Apalagi pertandingan kali ini di hadapan sporternya sendiri. Dipastikan PSPS Pekanbaru tak mungkin lengah. Mereka akan menjaga setiap lini dengan apik dan menghindari peluang bagi PSMS Medan.
Kapten PSMS, Joko Susilo menyebut, akan berjuang maksimal untuk merebut poin dari tim tuan rumah.
“Pada intinya kami siap memberikan yang terbaik untuk pertandingan besok dan kami perlakuan setiap lawan sama, termasuk lawan PSPS. Kami akan tampil solid, agresif dan tentunya fokus untuk target kita untuk tiga poin,” pungkasnya.
PSPS Pekanbaru sendiri diprediksi mengema skema 4-3-3. Artinya, pelatih PSPS Pekanbaru Yusup Prasetiyo lebih mengutamakan lini pertahanan dan melihat peluang sekecil mungkin untuk menjebol gawang yang dikawal Adixi Lenzivio dari tim PSMS Medan.
Bisa jadi di babak kedua formasi itu bakal diubah Yusup. Pasalnya, di babak pertama pasti Yusup fokus dalam mengantisipasi serangan tim Ayam Kinantan. Dan sepertinya PSPS Pekanbaru berkeinginan lebih dulu mencetak gol di babak pertama.

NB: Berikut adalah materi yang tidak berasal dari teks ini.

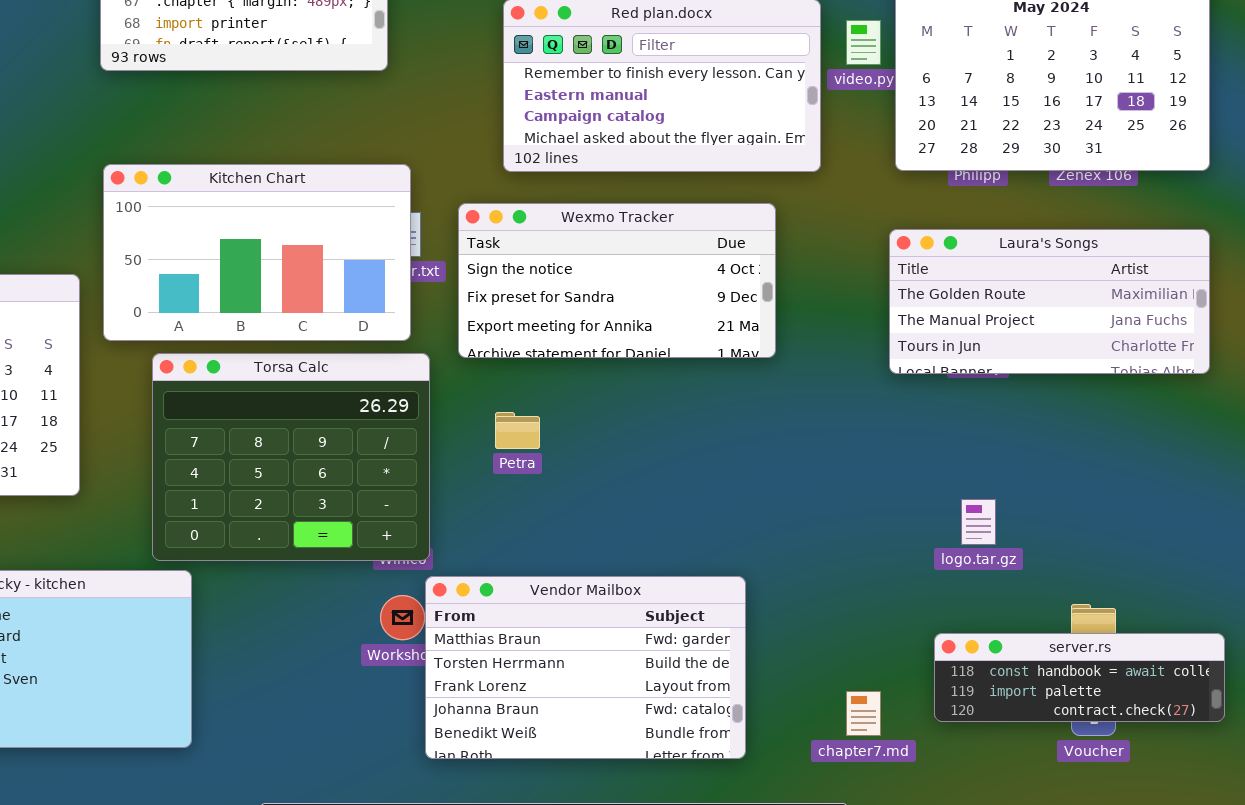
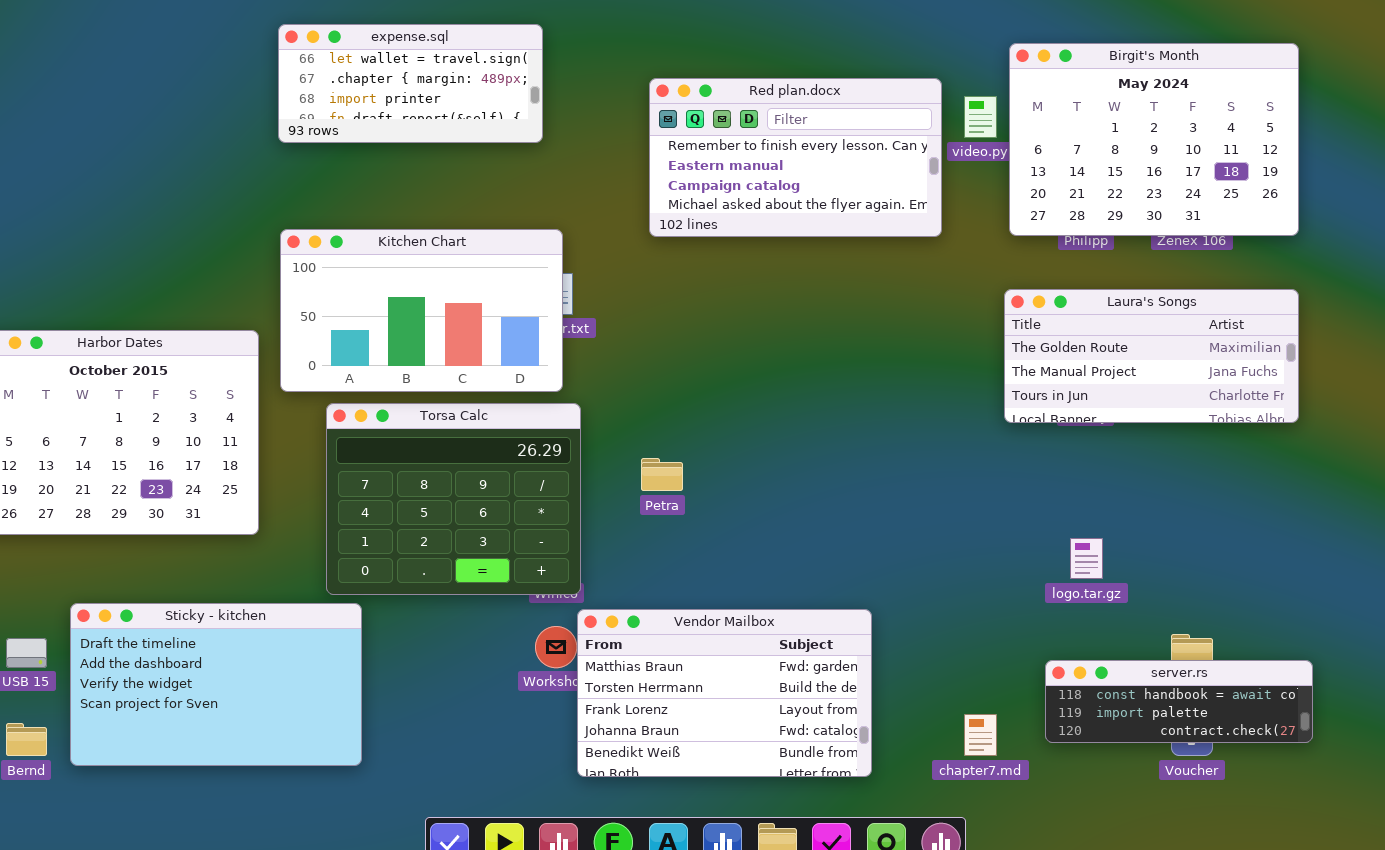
Wexmo Tracker: [458,203,776,358] -> none, closed

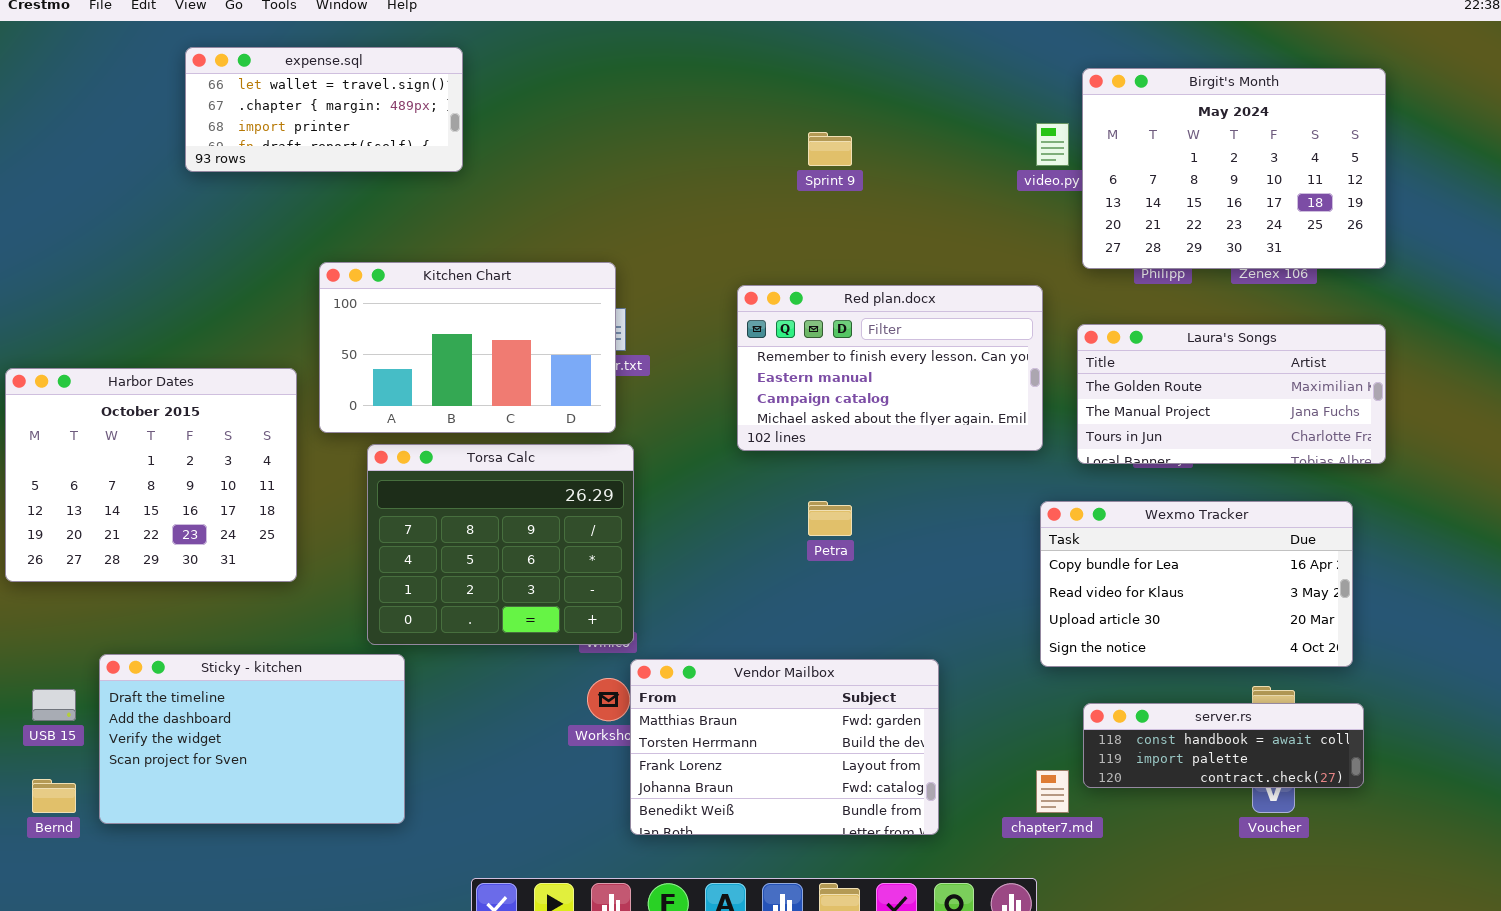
expense.sql: [278,24,543,143] -> [185,47,463,172], moved
Red plan.docx: [649,78,942,237] -> [737,285,1043,451], moved
Petra: [641,458,683,491] -> [808,501,852,536], moved
Wexmo Tracker: none -> [1040,501,1353,667], opened
server.rs: [1045,660,1313,743] -> [1083,703,1364,788], moved

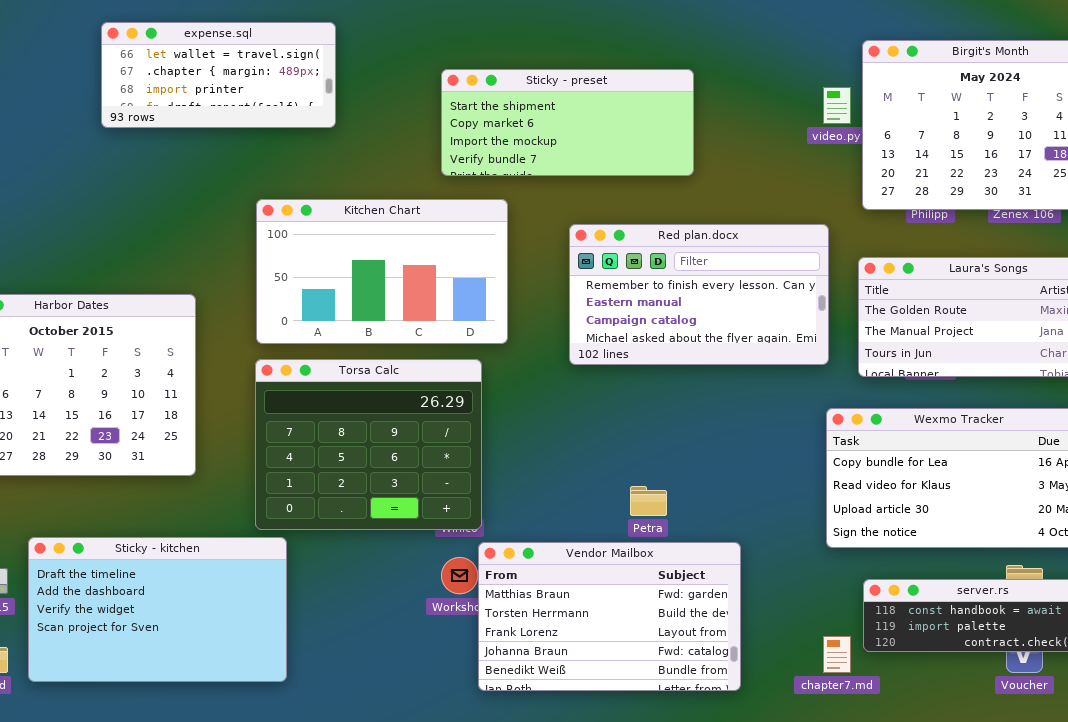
Sticky - preset: none -> [441,69,694,176], opened
Kitchen Chart: [319,262,616,433] -> [256,199,508,344], moved
Petra: [808,501,852,536] -> [630,486,667,516], moved

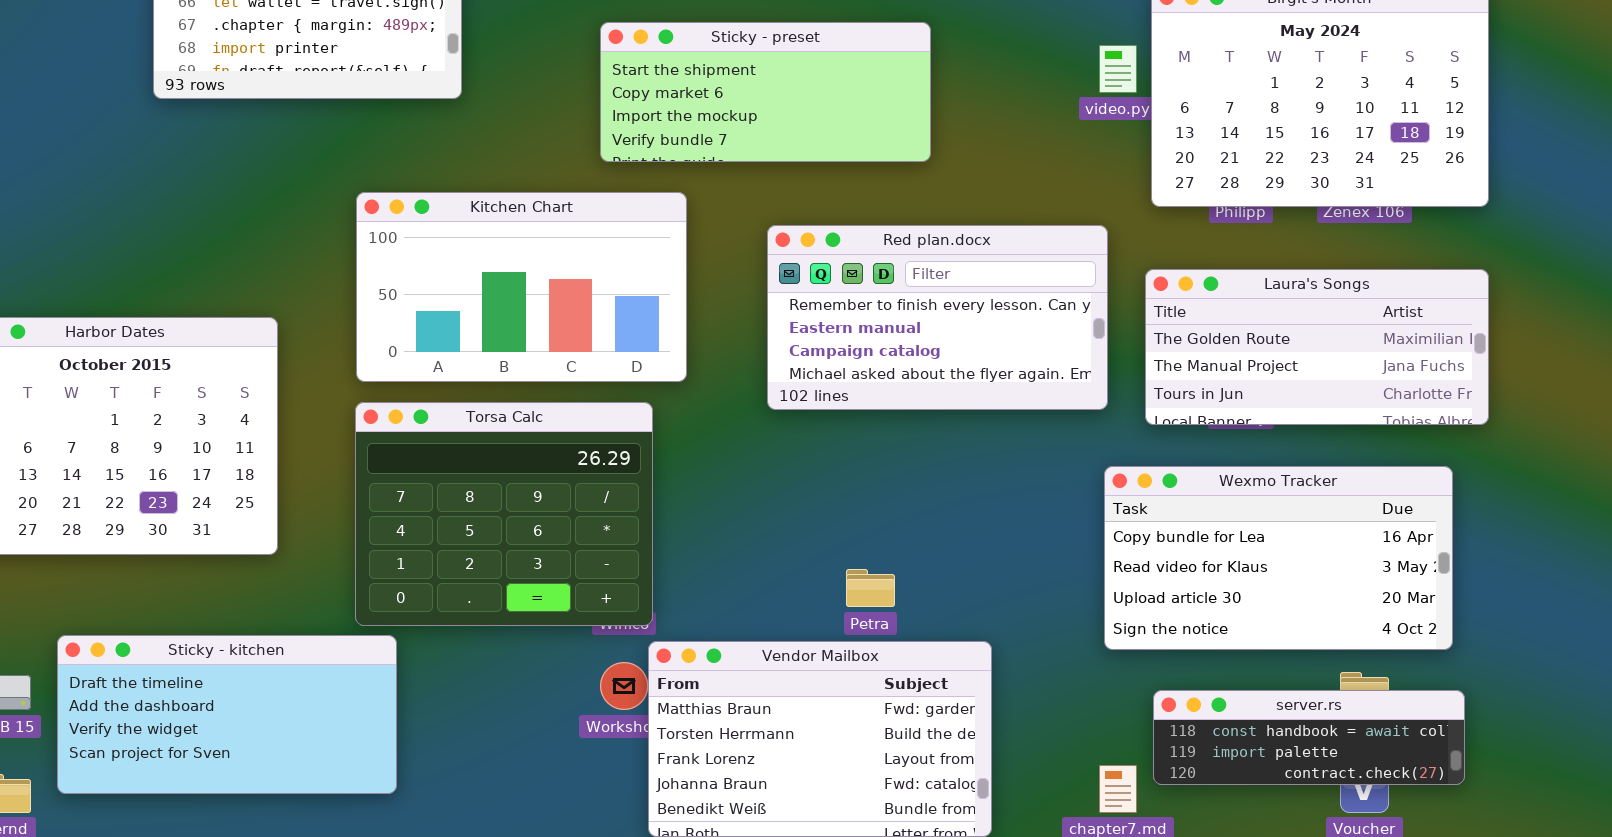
Sticky - kitchen: [28,537,287,682] -> [57,635,397,794], resized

Sedangkan I Putu Gede sendiri tetap pada formasi 4-4-2. Mengandalkan dua penyerang depan yakni Yoseph Ostanika dan Sandeni Sidabutar, diharapkan mendapatkan bola-bola umpan matang dari serangan pemain sayapnya.
Sekalangan menilai bahwa keberuntungan kali ini masih berpihak pada PSMS Medan. Dengan kemenangan sekira 55 persen, imbang 20 persen dan hanya 25 persen keberuntungan bagi PSPS Pekanbaru. Lebih dari itu, kemungkinan hasil berakhir imbang akan didapati kedua kubu pada pekan ke-5 Liga Indonesia 2 ini.